* _ABOUT THIS TASK_:
Answer these questions from the music reviews below.
(a) Who conducts the Symphony No.4 disc?
(b) What does Denis Gougeon call himself?
(c) The music of which island does Bouliane's *Rythmes et échos des rivages anticostiens* reconstruct?

* _PROVIDED PASSAGE_:

Content starts

Ukigaya and the Hanoverians deliver a masterful performance of the sprawling Symphony No.2 (1922). Krenek’s own metaphor for this work is of a giant trying to get out of a cage. (Perhaps the “giant” was the 22-year-old Krenek himself, struggling with his teacher, the more conservative Franz Schreker!) The Third Symphony (also 1922) is more economical; Krenek parodically sneaks in a popular march-like melody, foreshadowing the eclectic Potpourri Op.54 (1927) also on this disc. The last two symphonies composed in the late 1940s develop logically from the earlier works. The Symphony No.4 disc is conducted by Alun Francis; both it and Krenek’s Concerto Grosso No.2 are given capable readings, with beautiful pacing in the processional of the latter’s Adagio leading to its moving climax.

01-Bouliane-Gougeon-ReaBouliane; Gougeon; Rea Joseph Petric;
Nouvel Ensemble Moderne;
Lorraine Vaillancourt
ATMA ACD2 2395

Lorraine Vaillancourt and the Nouvel Ensemble Moderne (NEM) deliver a vibrant performance in this most recent of an ongoing series of releases celebrating the new music of Montreal. Equally precise and passionate, they play the music like they own it.

Denys Bouliane’s Rythmes et échos des rivages anticostiens is an exciting work based on his imagined historical reconstruction of the music of Anticosti Island. The composer is particularly interested in the encounter between European and First Nations cultures, a project in which he brings to bear both his European academic background and more recent research into First Nations music. Sophisticated use of devices such as simple repetition achieve highly complex results, propelling the piece though an intense and inventive timbral tour of the NEM’s resources.

In En accordéon, Denis Gougeon, the self-described “knitter of sounds,” bases his ideas on the alternating squeezing and stretching of the accordion’s bellows. Dramatic gestures abound in this contemporary rendition of the classic concerto genre, as Joseph Petric’s virtuosic passage work and the silvery tone of his accordion are juxtaposed and combined with the sound of the ensemble. In Mutation, the composer’s use of musical gesture lengthens to encompass the entire work, giving it a strong sense of sweep and clarity.

Content ends

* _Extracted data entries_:

Content starts

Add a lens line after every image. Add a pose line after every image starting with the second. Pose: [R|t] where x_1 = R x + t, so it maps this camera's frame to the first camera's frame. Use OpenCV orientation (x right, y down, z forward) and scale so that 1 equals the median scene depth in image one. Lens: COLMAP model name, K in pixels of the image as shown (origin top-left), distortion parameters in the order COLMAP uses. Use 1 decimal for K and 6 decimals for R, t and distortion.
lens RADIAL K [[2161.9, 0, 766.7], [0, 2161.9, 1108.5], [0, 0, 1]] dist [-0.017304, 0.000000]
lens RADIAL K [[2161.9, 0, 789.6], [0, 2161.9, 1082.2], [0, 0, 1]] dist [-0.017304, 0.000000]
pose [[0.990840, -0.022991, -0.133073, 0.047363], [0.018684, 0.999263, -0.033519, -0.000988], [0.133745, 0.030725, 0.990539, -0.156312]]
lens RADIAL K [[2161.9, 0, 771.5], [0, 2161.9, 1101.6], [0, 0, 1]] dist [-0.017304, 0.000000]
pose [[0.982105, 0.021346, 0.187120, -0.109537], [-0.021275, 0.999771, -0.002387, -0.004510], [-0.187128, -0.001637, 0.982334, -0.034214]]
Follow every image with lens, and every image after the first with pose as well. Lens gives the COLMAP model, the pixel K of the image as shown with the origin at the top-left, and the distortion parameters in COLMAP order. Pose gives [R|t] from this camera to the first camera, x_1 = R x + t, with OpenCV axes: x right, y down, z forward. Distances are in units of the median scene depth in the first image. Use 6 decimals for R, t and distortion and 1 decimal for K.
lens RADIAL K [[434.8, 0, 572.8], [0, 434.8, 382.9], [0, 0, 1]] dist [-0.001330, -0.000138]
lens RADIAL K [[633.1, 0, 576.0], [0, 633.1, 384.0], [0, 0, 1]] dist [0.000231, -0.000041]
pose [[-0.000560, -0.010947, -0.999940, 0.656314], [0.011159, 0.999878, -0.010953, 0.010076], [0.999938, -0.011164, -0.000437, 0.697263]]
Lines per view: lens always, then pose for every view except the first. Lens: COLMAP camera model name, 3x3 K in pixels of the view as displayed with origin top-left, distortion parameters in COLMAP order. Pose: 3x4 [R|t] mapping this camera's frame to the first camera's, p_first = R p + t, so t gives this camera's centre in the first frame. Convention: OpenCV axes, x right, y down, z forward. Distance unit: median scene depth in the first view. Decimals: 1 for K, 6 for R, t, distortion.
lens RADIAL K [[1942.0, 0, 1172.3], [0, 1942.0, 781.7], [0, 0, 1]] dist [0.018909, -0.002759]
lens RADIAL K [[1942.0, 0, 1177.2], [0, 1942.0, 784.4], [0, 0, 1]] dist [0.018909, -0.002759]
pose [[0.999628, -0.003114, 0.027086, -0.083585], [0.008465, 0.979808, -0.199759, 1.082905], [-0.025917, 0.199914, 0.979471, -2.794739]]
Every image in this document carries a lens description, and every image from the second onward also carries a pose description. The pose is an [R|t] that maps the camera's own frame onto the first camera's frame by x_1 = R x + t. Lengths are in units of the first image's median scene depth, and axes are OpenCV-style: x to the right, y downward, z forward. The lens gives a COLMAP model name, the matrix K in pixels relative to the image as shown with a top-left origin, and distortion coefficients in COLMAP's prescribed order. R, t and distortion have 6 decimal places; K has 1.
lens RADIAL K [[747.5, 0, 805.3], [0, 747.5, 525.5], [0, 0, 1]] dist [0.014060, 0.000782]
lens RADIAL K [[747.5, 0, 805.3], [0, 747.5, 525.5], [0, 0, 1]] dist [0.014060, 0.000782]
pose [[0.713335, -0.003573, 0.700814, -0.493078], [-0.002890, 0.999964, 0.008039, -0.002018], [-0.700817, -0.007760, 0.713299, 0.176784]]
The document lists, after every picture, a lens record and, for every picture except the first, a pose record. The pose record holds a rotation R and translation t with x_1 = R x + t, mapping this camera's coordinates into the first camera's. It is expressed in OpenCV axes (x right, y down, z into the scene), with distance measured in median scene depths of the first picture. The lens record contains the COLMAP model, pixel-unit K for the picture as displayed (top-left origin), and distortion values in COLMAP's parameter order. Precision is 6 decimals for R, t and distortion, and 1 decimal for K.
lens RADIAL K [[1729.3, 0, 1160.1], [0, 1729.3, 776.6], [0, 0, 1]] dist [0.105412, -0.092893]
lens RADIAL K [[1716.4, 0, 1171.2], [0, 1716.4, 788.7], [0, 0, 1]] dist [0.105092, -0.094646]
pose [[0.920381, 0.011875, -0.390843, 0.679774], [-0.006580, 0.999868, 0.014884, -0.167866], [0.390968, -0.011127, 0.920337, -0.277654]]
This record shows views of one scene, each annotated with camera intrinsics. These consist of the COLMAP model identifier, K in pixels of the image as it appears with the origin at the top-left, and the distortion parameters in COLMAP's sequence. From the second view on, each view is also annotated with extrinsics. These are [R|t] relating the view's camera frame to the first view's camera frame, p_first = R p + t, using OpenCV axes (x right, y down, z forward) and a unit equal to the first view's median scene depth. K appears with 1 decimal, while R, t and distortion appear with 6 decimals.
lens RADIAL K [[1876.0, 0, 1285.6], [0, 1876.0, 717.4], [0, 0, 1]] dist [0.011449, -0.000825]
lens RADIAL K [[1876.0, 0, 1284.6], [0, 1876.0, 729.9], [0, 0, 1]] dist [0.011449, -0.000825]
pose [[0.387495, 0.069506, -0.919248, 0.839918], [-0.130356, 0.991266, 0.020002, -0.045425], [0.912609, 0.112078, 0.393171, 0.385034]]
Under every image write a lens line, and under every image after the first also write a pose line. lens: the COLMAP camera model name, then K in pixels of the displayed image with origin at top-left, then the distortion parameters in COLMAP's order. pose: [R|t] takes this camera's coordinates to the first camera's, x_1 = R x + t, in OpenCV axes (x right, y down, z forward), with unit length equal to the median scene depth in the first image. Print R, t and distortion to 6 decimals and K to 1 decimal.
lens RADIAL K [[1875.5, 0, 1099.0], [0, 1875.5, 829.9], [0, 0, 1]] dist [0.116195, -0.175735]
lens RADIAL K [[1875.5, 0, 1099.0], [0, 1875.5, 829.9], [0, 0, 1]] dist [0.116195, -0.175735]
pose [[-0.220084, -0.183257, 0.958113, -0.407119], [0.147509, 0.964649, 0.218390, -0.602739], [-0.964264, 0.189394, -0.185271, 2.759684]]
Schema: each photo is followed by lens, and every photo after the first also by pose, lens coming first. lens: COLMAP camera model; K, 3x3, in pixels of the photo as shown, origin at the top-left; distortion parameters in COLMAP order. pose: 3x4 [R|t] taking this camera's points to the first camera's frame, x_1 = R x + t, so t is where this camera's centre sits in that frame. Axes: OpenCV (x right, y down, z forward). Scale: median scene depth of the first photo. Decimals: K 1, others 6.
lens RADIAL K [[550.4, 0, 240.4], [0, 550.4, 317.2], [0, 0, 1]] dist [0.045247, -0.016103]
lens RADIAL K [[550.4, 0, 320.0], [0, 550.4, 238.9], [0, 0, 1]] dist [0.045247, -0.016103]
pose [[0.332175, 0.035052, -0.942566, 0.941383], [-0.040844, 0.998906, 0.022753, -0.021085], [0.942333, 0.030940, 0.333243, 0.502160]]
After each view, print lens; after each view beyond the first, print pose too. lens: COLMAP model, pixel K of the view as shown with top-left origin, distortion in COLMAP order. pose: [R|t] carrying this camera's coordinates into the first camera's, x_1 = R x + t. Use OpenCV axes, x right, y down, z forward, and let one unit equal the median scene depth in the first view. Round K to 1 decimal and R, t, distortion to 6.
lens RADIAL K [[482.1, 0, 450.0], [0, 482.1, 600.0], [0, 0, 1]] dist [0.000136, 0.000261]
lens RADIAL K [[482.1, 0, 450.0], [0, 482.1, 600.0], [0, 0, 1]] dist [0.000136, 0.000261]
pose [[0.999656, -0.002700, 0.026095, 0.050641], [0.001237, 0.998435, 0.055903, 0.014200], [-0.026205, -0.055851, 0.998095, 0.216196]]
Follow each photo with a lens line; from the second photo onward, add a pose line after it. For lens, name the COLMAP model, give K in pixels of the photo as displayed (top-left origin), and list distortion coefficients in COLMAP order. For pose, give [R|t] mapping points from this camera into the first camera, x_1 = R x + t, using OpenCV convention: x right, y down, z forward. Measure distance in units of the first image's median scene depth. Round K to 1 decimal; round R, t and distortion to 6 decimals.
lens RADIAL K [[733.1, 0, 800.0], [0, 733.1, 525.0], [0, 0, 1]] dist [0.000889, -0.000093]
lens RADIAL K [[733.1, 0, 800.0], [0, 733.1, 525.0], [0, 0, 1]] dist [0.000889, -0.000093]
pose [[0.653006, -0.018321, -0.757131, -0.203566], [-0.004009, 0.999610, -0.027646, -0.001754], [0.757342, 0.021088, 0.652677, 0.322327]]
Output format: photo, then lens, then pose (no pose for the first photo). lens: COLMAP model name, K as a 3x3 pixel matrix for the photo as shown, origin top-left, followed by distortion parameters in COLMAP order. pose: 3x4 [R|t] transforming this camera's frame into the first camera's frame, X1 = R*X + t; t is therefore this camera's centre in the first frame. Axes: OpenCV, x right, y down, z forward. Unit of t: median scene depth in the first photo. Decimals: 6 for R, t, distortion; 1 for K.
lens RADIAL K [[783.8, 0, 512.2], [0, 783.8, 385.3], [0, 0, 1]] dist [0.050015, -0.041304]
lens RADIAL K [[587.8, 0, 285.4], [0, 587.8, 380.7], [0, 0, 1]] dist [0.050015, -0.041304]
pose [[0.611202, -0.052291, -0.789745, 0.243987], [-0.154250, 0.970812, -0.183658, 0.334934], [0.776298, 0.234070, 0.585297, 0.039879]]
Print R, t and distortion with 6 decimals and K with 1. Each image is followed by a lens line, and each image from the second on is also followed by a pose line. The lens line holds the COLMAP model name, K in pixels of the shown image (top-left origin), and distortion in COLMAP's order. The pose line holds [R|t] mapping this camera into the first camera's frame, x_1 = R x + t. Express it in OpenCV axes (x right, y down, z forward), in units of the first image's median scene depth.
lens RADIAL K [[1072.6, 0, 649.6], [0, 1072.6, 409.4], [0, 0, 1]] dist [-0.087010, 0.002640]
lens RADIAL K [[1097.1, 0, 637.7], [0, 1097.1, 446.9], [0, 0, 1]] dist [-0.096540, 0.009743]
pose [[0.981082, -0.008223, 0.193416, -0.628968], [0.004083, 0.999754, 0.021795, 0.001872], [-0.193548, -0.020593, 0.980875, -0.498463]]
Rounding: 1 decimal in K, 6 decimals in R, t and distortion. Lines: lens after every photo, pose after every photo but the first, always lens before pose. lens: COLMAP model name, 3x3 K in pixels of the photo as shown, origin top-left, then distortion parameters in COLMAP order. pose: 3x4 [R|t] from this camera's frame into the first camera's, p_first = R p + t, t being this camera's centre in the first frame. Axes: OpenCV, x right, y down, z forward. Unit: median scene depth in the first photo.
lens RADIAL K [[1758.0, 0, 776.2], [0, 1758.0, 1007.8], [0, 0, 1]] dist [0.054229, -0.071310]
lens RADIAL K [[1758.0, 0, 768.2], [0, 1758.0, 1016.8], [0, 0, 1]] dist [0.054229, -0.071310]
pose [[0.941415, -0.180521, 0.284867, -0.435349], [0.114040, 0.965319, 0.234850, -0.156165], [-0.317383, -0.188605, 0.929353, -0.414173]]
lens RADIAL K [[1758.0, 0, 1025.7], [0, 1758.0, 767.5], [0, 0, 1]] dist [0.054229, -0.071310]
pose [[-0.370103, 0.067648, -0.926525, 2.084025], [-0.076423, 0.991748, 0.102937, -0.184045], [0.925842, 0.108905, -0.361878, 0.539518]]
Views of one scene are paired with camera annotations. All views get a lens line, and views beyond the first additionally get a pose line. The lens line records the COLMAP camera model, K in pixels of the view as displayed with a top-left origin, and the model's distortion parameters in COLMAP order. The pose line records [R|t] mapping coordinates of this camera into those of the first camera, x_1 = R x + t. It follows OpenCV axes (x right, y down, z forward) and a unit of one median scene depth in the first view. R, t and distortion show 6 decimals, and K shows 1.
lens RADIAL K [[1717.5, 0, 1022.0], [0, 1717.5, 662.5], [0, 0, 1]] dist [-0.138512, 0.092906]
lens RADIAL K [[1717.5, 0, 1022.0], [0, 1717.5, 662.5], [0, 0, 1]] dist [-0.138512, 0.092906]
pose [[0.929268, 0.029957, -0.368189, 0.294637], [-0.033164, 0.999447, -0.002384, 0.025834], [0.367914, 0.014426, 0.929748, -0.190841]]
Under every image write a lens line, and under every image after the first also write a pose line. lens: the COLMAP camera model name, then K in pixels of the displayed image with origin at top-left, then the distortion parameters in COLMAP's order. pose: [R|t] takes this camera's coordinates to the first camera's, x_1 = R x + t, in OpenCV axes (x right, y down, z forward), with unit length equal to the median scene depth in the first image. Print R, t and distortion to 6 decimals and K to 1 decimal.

Content ends

* _RESULT_:
(a) Alun Francis
(b) A "knitter of sounds"
(c) Anticosti Island